_EXERCISE PROMPT_
Edit the data from its beginning through the line containing "Shuri Castle 首里城 | Built by: bold -> normal", inclusive, replacing "Castle" with "Fortress" and leaving all else unchanged. Reproduce only those lines.

_RECORDS SUPPLIED_
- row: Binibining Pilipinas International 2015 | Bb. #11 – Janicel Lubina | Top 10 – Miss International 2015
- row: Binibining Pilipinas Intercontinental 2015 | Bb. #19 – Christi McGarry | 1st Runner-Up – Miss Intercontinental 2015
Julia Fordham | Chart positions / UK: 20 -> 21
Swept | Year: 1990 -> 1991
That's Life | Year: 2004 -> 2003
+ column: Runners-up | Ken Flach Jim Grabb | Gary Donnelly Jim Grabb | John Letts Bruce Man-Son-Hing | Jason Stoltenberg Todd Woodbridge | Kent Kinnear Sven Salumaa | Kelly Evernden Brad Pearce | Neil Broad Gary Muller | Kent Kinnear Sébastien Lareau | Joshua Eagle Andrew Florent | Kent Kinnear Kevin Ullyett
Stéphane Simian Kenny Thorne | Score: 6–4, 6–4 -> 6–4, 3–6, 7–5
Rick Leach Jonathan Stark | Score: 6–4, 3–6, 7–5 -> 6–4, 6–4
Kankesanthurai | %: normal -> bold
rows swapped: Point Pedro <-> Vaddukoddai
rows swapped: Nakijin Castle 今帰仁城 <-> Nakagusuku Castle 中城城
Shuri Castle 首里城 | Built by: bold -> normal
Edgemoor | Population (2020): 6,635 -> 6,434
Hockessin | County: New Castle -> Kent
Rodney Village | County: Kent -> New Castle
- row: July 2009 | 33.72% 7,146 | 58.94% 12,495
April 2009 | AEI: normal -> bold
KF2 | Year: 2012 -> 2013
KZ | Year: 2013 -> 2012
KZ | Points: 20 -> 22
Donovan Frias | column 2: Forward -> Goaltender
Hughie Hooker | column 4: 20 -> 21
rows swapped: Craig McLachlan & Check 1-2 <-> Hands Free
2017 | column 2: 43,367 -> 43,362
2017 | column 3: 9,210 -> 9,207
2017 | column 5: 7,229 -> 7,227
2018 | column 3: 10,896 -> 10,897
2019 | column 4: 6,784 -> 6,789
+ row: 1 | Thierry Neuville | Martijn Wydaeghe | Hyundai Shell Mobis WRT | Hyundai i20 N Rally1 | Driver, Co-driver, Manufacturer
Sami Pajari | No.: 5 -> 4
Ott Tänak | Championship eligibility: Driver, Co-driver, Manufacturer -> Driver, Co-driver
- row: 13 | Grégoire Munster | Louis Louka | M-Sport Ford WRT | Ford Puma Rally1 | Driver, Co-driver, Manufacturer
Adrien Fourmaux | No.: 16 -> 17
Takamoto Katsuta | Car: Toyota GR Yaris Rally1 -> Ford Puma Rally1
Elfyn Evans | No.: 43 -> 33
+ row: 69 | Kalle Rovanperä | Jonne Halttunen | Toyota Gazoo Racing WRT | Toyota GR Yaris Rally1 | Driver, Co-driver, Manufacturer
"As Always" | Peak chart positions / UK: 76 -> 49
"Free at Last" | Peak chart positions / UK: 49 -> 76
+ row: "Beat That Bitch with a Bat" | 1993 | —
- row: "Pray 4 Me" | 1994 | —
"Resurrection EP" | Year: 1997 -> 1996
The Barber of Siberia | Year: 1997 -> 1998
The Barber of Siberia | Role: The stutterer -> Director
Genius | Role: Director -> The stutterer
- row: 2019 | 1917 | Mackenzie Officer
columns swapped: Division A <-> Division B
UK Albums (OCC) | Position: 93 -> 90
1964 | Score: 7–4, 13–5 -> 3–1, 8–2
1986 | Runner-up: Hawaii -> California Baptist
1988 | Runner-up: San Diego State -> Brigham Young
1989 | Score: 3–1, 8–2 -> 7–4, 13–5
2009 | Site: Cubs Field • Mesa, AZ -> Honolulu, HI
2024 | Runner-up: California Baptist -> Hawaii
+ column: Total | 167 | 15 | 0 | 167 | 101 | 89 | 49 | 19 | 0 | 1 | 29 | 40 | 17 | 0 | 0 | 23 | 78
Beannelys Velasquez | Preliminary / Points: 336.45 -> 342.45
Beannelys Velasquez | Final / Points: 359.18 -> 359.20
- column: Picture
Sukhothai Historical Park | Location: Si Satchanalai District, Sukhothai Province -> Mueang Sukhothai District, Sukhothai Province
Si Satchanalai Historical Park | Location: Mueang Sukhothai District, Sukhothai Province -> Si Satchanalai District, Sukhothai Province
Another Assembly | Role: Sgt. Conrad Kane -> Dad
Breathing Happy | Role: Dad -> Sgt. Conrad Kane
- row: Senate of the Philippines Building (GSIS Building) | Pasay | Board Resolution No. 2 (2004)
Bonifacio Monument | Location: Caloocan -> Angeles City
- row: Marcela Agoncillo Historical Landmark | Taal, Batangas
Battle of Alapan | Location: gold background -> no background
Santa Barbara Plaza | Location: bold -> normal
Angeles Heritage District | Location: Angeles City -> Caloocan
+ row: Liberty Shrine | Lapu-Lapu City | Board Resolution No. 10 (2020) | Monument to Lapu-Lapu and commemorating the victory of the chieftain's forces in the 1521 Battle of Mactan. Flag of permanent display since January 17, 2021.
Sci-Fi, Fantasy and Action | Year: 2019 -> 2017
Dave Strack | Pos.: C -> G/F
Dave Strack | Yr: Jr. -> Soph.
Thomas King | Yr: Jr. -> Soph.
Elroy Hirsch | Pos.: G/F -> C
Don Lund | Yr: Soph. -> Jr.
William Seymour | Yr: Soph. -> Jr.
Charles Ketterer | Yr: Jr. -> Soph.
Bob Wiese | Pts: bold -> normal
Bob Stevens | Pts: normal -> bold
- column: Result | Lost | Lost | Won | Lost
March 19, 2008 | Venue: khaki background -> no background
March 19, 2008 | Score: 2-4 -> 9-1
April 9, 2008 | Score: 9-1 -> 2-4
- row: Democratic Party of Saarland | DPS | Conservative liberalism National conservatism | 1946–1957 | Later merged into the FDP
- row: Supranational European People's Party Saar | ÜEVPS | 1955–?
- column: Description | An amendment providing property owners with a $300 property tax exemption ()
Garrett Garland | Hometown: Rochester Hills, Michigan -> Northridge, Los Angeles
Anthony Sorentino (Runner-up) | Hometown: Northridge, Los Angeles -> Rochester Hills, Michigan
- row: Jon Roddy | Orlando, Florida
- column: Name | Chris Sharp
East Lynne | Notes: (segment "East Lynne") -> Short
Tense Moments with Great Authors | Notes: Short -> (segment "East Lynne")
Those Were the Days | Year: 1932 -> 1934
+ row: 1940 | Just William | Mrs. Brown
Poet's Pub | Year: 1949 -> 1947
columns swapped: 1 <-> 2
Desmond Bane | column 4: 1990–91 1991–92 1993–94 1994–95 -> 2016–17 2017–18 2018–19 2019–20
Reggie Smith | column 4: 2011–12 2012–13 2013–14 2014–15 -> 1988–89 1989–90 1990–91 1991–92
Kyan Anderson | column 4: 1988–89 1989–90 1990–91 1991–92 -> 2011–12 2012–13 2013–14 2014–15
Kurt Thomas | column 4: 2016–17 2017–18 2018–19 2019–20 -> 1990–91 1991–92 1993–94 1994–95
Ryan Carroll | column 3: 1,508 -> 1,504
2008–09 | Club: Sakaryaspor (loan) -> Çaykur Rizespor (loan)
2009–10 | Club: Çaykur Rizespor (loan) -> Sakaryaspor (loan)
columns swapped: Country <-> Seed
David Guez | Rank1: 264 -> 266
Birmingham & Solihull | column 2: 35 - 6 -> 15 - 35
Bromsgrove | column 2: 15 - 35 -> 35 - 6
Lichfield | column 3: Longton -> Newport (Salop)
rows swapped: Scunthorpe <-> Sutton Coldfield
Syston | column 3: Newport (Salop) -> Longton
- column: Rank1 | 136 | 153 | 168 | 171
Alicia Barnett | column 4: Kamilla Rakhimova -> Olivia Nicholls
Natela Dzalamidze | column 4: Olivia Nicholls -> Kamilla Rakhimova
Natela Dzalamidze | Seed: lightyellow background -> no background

_ANSWER FOR THE TASK_
- row: Binibining Pilipinas International 2015 | Bb. #11 – Janicel Lubina | Top 10 – Miss International 2015
- row: Binibining Pilipinas Intercontinental 2015 | Bb. #19 – Christi McGarry | 1st Runner-Up – Miss Intercontinental 2015
Julia Fordham | Chart positions / UK: 20 -> 21
Swept | Year: 1990 -> 1991
That's Life | Year: 2004 -> 2003
+ column: Runners-up | Ken Flach Jim Grabb | Gary Donnelly Jim Grabb | John Letts Bruce Man-Son-Hing | Jason Stoltenberg Todd Woodbridge | Kent Kinnear Sven Salumaa | Kelly Evernden Brad Pearce | Neil Broad Gary Muller | Kent Kinnear Sébastien Lareau | Joshua Eagle Andrew Florent | Kent Kinnear Kevin Ullyett
Stéphane Simian Kenny Thorne | Score: 6–4, 6–4 -> 6–4, 3–6, 7–5
Rick Leach Jonathan Stark | Score: 6–4, 3–6, 7–5 -> 6–4, 6–4
Kankesanthurai | %: normal -> bold
rows swapped: Point Pedro <-> Vaddukoddai
rows swapped: Nakijin Fortress 今帰仁城 <-> Nakagusuku Fortress 中城城
Shuri Fortress 首里城 | Built by: bold -> normal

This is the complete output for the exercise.